ドイツを筆頭とする7つの欧州諸国は、欧州委員会に対し、EUのグリーン輸送移行目標を拒否するよう求める書面を提出した。これにより、再生可能エネルギー政策に関するEU合意を阻んできたフランスとの原子力水素生産をめぐる議論が再燃した。
オーストリア、デンマーク、ドイツ、アイルランド、ルクセンブルク、ポルトガル、スペインの7カ国が拒否権を行使した。
7カ国は欧州委員会への書簡の中で、原子力エネルギーをグリーン輸送への移行計画に含めることへの反対を改めて表明した。
フランスと他の8つのEU加盟国は、原子力発電による水素製造をEUの再生可能エネルギー政策から除外すべきではないと主張している。
フランスは、再生可能水素エネルギーの可能性を制限するのではなく、欧州に設置される燃料電池が原子力エネルギーと再生可能エネルギーを最大限に活用できるようにすることが目的だと述べた。

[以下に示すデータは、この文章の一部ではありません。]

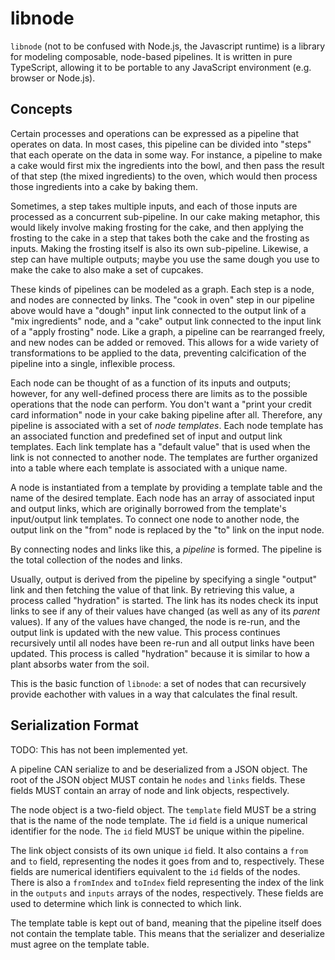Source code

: # libnode

`libnode` (not to be confused with Node.js, the Javascript runtime) is a library for modeling composable, node-based pipelines. It is written in pure TypeScript, allowing it to be portable to any JavaScript environment (e.g. browser or Node.js).

## Concepts

Certain processes and operations can be expressed as a pipeline that operates on data. In most cases, this pipeline can be divided into "steps" that each operate on the data in some way. For instance, a pipeline to make a cake would first mix the ingredients into the bowl, and then pass the result of that step (the mixed ingredients) to the oven, which would then process those ingredients into a cake by baking them. 

Sometimes, a step takes multiple inputs, and each of those inputs are processed as a concurrent sub-pipeline. In our cake making metaphor, this would likely involve making frosting for the cake, and then applying the frosting to the cake in a step that takes both the cake and the frosting as inputs. Making the frosting itself is also its own sub-pipeline. Likewise, a step can have multiple outputs; maybe you use the same dough you use to make the cake to also make a set of cupcakes.

These kinds of pipelines can be modeled as a graph. Each step is a node, and nodes are connected by links. The "cook in oven" step in our pipeline above would have a "dough" input link connected to the output link of a "mix ingredients" node, and a "cake" output link connected to the input link of a "apply frosting" node. Like a graph, a pipeline can be rearranged freely, and new nodes can be added or removed. This allows for a wide variety of transformations to be applied to the data, preventing calcification of the pipeline into a single, inflexible process.

Each node can be thought of as a function of its inputs and outputs; however, for any well-defined process there are limits as to the possible operations that the node can perform. You don't want a "print your credit card information" node in your cake baking pipeline after all. Therefore, any pipeline is associated with a set of *node templates*. Each node template has an associated function and predefined set of input and output link templates. Each link template has a "default value" that is used when the link is not connected to another node. The templates are further organized into a table where each template is associated with a unique name.

A node is instantiated from a template by providing a template table and the name of the desired template. Each node has an array of associated input and output links, which are originally borrowed from the template's input/output link templates. To connect one node to another node, the output link on the "from" node is replaced by the "to" link on the input node.

By connecting nodes and links like this, a *pipeline* is formed. The pipeline is the total collection of the nodes and links.

Usually, output is derived from the pipeline by specifying a single "output" link and then fetching the value of that link. By retrieving this value, a process called "hydration" is started. The link has its nodes check its input links to see if any of their values have changed (as well as any of its *parent* values). If any of the values have changed, the node is re-run, and the output link is updated with the new value. This process continues recursively until all nodes have been re-run and all output links have been updated. This process is called "hydration" because it is similar to how a plant absorbs water from the soil.

This is the basic function of `libnode`: a set of nodes that can recursively provide eachother with values in a way that calculates the final result.

## Serialization Format

TODO: This has not been implemented yet.

A pipeline CAN serialize to and be deserialized from a JSON object. The root of the JSON object MUST contain he `nodes` and `links` fields. These fields MUST contain an array of node and link objects, respectively. 

The node object is a two-field object. The `template` field MUST be a string that is the name of the node template. The `id` field is a unique numerical identifier for the node. The `id` field MUST be unique within the pipeline.

The link object consists of its own unique `id` field. It also contains a `from` and `to` field, representing the nodes it goes from and to, respectively. These fields are numerical identifiers equivalent to the `id` fields of the nodes. There is also a `fromIndex` and `toIndex` field representing the index of the link in the `outputs` and `inputs` arrays of the nodes, respectively. These fields are used to determine which link is connected to which link.

The template table is kept out of band, meaning that the pipeline itself does not contain the template table. This means that the serializer and deserialize must agree on the template table.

ブルガリア、クロアチア、チェコ共和国、フランス、ハンガリー、ポーランド、ルーマニア、スロバキア、スロベニアはいずれも、原子力による水素製造を再生可能エネルギー源からの水素製造のカテゴリーに含めることを支持した。
しかし、ドイツを筆頭とするEU加盟7カ国は、原子力による水素製造を再生可能な低炭素燃料に含めることに同意していない。
ドイツを筆頭とするEU加盟7カ国は、原子力発電による水素製造が「一部の加盟国において一定の役割を果たす可能性があり、そのためには明確な規制枠組みが必要である」と認めた。しかし、これらの国々は、この問題は現在改訂中のEUガス法制の一部として取り上げられるべきだと考えている。